Cut yourself some slack
“We need to redefine what productivity is right now,” says Kumar. “We’re in a global crisis, which nobody knows how to navigate. So you’ve got to practice extreme self-compassion. What I love about this period of time is that we’re getting so much closer to being in touch with our humanity, which is really the way we need to operate all the time, but now we’ve been given an excuse to talk about it.”

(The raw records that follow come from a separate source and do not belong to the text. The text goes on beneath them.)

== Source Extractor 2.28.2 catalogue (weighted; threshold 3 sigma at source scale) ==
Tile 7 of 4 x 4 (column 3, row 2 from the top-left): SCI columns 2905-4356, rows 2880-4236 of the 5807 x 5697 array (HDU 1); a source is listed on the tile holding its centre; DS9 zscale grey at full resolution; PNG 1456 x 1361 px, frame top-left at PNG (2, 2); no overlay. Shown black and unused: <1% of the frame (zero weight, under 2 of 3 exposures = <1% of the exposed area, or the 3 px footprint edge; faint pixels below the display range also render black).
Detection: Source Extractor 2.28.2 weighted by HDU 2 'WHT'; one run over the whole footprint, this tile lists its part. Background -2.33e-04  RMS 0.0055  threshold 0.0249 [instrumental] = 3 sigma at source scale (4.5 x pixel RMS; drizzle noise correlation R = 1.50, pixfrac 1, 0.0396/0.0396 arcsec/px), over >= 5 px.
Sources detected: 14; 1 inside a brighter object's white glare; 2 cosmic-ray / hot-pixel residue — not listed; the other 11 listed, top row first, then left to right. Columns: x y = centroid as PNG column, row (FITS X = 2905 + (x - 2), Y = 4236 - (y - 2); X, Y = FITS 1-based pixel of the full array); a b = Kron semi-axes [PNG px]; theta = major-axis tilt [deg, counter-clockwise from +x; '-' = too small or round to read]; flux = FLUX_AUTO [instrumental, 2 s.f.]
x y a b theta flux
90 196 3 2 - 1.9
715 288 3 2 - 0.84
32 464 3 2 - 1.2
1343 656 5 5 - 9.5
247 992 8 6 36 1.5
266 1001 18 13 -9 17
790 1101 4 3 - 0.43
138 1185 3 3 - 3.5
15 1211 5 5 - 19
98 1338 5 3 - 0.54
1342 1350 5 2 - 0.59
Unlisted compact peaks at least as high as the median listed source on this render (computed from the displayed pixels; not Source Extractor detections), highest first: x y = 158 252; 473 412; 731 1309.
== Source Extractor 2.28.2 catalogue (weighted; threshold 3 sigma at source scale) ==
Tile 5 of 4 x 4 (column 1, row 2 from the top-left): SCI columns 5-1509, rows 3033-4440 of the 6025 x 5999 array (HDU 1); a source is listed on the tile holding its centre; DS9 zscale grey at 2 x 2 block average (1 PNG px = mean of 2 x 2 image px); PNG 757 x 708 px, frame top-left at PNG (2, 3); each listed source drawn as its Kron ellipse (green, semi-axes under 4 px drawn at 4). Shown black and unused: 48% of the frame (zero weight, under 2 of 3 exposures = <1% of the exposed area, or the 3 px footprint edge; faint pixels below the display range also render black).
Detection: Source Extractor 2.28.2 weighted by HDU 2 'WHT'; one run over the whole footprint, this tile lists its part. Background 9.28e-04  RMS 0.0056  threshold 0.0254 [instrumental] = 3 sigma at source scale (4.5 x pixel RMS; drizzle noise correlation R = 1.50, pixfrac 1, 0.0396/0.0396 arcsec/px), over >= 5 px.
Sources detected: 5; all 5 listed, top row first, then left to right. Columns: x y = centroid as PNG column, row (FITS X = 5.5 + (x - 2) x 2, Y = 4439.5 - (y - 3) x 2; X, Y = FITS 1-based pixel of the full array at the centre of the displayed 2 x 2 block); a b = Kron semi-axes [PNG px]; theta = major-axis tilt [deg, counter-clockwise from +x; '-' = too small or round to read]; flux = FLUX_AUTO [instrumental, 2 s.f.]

Stay attuned to your needs, and give yourself the space to process feelings of anxiety and stress without the guilt or fear of being unproductive or inefficient. These are unprecedented times we’re living through, and we have to adjust our own expectations accordingly. During this time of crisis, Kumar advises identifying the people in your life who bring you joy, and reaching out to them as often as needed.
“Think of who in your network lifts you up,” she says. “And really be intentional around knowing who those people are so that you can reach out to them whenever you need to. Know who those people are, those pick-me-up people. People that you always laugh with… you want to make sure those people are in your week.”